Do you perpetuate the Big Lie? Do you participate in the world’s oldest ploy to manipulate children into good behavior?

And by that I mean, of course, Santa. Now, I didn’t grow up believing in Santa, so I never had the traumatic revelation of the fallacy of that belief. You’d think that my Christian husband would weigh in more heavily on this decision, but he keeps throwing the ball back in my court. I’ve done an informal poll of my friends and it seems that all but the most devout (from a couple of different camps) perpetuate the lie.

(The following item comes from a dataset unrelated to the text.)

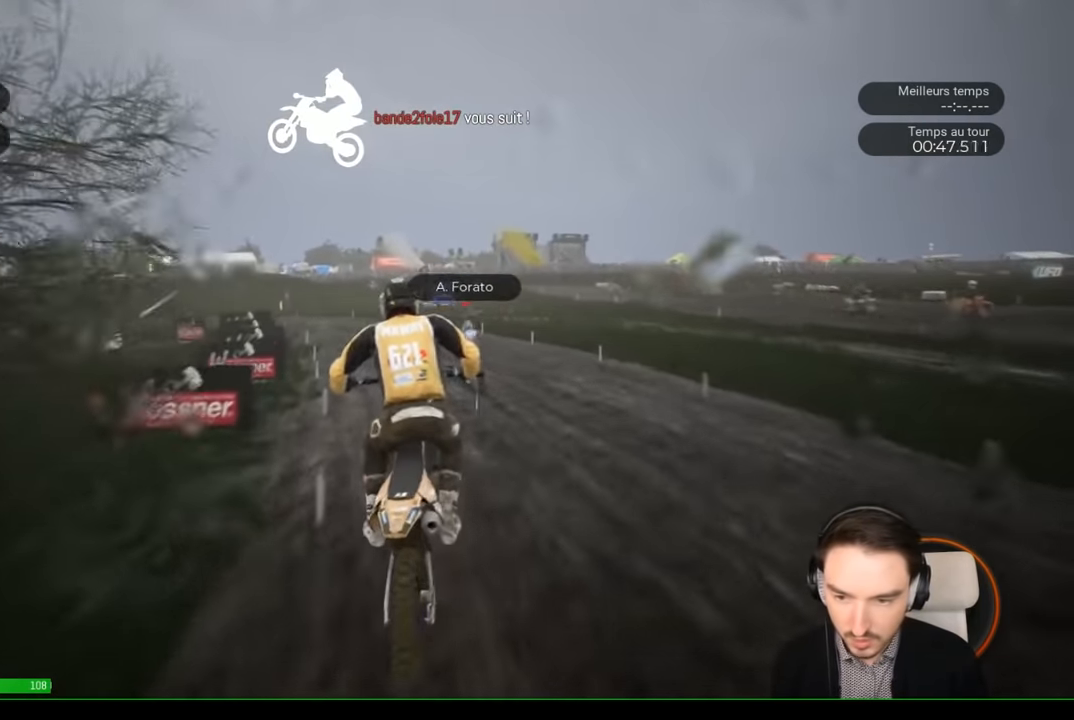
{"buttons": ["R2"], "left_stick": "left", "right_stick": "center", "events": [[33, "left_stick", "center"], [117, "right_stick", "center"], [317, "left_stick", "left"]]}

I guess in the end it was my love of stories and magic that tipped the scale. So I have arrived at a yes. Yes, we’re perpetuating the Big Lie. But then another question arises- how do you tell the story? When the mall Santa asked T if he had been a good boy, T looked at him like, “huh?” Because we don’t use language like that. We don’t classify him as “good” or “bad,” “naughty” or “nice.” We prefer the Nonviolent Parenting model of looking at T’s behavior as a system of needs and strategies.

Although lately I’ve been tempted to start in with the threat/bribe aspect of the Santa story because T has been so, well, so BAD. And I was hardly successful in employing my nonviolent paradigm when T darted into the middle of an intersection as the light changed. I employed the Mommy Dearest paradigm that day. But I digress.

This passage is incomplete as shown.